While your instance is running, Amazon will happily charge you on a per-hour basis – check out the pricing for more information. In general, you will want to shut down your instance when you’re done with it; to do that, go to your EC2 console and find your running instances (in green).

_images/terminate-1.png

Then, select one or all of them, and go to the ‘Actions...’ menu, and then select ‘Terminate’. Agree.

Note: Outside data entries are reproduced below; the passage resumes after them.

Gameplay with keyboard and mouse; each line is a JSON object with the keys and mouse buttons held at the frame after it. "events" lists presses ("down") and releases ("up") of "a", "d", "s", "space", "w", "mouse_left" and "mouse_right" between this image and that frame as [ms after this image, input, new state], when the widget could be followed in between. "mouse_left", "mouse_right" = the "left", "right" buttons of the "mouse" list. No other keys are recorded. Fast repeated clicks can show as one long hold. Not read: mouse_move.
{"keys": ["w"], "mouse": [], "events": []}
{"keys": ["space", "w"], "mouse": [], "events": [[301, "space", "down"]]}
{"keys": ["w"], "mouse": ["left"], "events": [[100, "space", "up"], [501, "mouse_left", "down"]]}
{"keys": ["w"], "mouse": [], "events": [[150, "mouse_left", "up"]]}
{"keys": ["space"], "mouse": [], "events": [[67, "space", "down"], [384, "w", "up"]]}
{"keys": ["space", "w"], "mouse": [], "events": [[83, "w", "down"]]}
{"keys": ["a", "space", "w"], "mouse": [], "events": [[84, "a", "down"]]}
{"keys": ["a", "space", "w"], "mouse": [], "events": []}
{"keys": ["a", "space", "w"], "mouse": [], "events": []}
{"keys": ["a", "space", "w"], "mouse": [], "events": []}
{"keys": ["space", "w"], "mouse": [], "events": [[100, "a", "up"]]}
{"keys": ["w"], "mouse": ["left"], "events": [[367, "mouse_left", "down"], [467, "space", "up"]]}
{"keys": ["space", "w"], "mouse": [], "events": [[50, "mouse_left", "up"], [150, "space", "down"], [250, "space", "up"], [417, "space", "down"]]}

After a minute or two, the console should show the instance as “terminated”.

_images/terminate-2.png
Starting up a custom operating system

The instructions in Start up an EC2 instance tell you how to start up a machine with Ubuntu Linux version 14.04 on it, but that machine comes with very little software installed. For anything where you are executing actual analyses, you’re going to want to have a bunch of basic software installed.

Therefore, we make custom versions of Ubuntu available as well, that come with some software pre-installed.

To boot these, go to EC2/Launch and select “Community AMIs” instead of the default “Quick Start”;

Then type in the AMI number or name in the search box. We need to use:


ami-d25283ba

for this whole workship. Or you can just type “MSU” in the search box and hit ENTER. “MSU 2014 QB Summer Course” is the one needed.

Then proceed with the rest of Start up an EC2 instance.

_images/custom_ami.png

Variant calling

The goal of this tutorial is to show you the basics of variant calling using Samtools.

We’ll be using data from one of Rich Lenski’s LTEE papers, the one on the evolution of citrate consumption in LTEE.

Booting an Amazon AMI

Start up an Amazon computer (m1.large or m1.xlarge) using AMI ami-d25283ba (MSU 2014 QB Summer Course) (see Start up an EC2 instance and Starting up a custom operating system).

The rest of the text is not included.